Benefits of Therapeutic Drug Monitoring

Therapeutic drug monitoring provides physicians with a clinically relevant tool for:

  • Early prediction of reduced drug efficacy in patients with loss of response due to immunogenicity.¹⁰⁻¹¹
  • Identification of primary non-responding patients during induction treatment (lack of response because of inappropriate therapeutic target).⁵ ¹²⁻¹⁵
  • Provision of information that may help treatment optimization by adjusting the dosage or administration interval of the drug.⁶ ¹⁶

Therapeutic Drug Monitoring Strategy

This strategy of analyzing drug levels and ADA titers can be carried out reactively or proactively. Proactive TDM is used when the patient responds to treatment, and involves 2 or 3 analyses per year to anticipate failure of response, thus enabling rational use of the drug, with dose adjustments, switches, or discontinuation. Reactive TDM, in contrast, is used when the patient does not respond to treatment, as in a primary failure or a secondary loss of response; this is when drug levels and ADA titers are assessed.

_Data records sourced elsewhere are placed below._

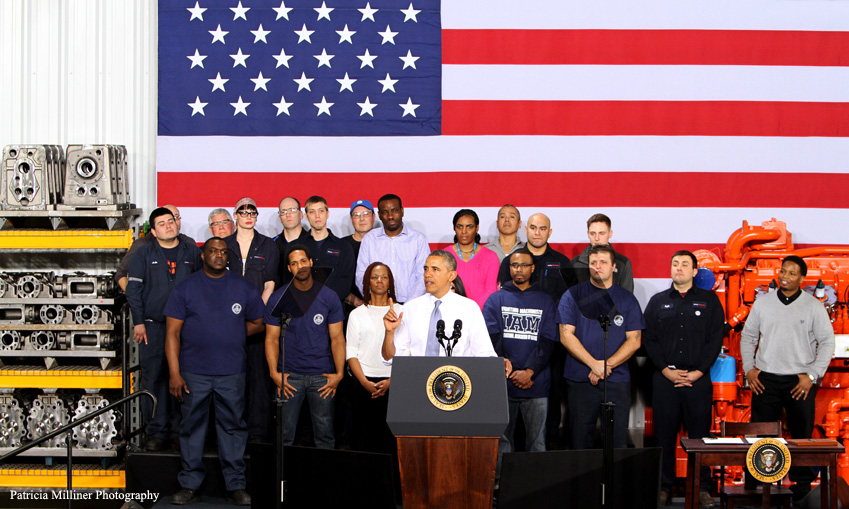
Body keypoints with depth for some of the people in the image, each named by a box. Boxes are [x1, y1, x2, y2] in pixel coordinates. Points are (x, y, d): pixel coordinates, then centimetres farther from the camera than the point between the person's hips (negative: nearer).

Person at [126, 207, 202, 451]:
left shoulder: (192, 252, 10)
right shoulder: (144, 254, 6)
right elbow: (133, 289, 4)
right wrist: (138, 322, -3)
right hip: (153, 326, -1)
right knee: (153, 378, -3)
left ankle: (179, 430, 10)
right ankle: (157, 431, 3)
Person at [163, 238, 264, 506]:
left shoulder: (243, 287, 8)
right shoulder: (185, 288, 3)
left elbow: (258, 323, 16)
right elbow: (173, 333, 0)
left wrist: (230, 337, 3)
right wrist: (174, 373, -7)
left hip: (232, 371, 1)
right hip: (193, 372, -1)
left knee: (233, 426, 3)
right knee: (192, 426, 4)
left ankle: (236, 486, 10)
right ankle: (189, 486, 12)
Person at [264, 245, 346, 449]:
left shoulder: (329, 297, 4)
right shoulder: (278, 298, 3)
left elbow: (337, 338, 4)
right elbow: (272, 339, 4)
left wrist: (339, 373, -5)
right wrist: (274, 373, -7)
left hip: (322, 375, 1)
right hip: (289, 375, 0)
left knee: (324, 433, 2)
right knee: (284, 433, -2)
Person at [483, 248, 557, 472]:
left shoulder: (545, 302, 11)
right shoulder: (496, 300, 10)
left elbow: (548, 342, 3)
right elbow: (492, 339, 0)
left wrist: (530, 371, -11)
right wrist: (510, 372, -9)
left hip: (536, 383, 0)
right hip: (502, 384, 0)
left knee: (536, 440, 0)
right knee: (502, 438, 3)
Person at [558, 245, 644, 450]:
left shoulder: (627, 298, 9)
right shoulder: (573, 295, 5)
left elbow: (634, 341, 4)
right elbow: (566, 336, -2)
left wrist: (607, 365, -10)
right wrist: (594, 364, -12)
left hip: (618, 380, 1)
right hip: (580, 379, -1)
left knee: (618, 441, -1)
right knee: (581, 440, 3)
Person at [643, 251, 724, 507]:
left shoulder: (709, 300, 8)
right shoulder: (658, 301, 12)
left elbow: (716, 339, 2)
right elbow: (649, 339, 5)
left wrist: (698, 372, -8)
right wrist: (666, 370, -6)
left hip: (698, 378, -1)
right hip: (665, 378, 1)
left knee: (699, 433, 0)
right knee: (665, 433, 2)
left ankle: (702, 487, 9)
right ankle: (664, 486, 10)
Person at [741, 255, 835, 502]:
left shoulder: (813, 306, 0)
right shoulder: (763, 302, 6)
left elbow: (827, 342, 1)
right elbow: (748, 336, 13)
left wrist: (812, 375, -6)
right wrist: (749, 369, 4)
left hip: (799, 381, -2)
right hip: (765, 379, 2)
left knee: (802, 436, 4)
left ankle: (801, 483, 17)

Growing Evidence for TDM as an Effective Strategy

The evidence that therapeutic drug monitoring is clinically relevant and cost-effective is consistently growing. Regarding cost effectiveness of TDM, studies have shown how TDM can reduce treatment costs without reducing drug efficacy. For example, it has been shown that TDM can reduce direct costs by early detection of incorrect therapeutic targets or inefficient therapies and thereby produce significant savings in drug expenses.¹⁷⁻²⁰ Additionally, improved patient management can decrease indirect costs related to disease complications such us fewer IBD-related hospitalizations and less need for IBD-related surgery.²¹⁻²³
 
Using TDM for objective clinical decision-making during treatment (e.g. adjustment of drug dosage, drug switching, or changing to a drug with different mechanism of action) can reduce inefficient therapy, improve treatment response, and benefit the patient's quality of life, as well as being cost-effective in terms of use of healthcare systems resources.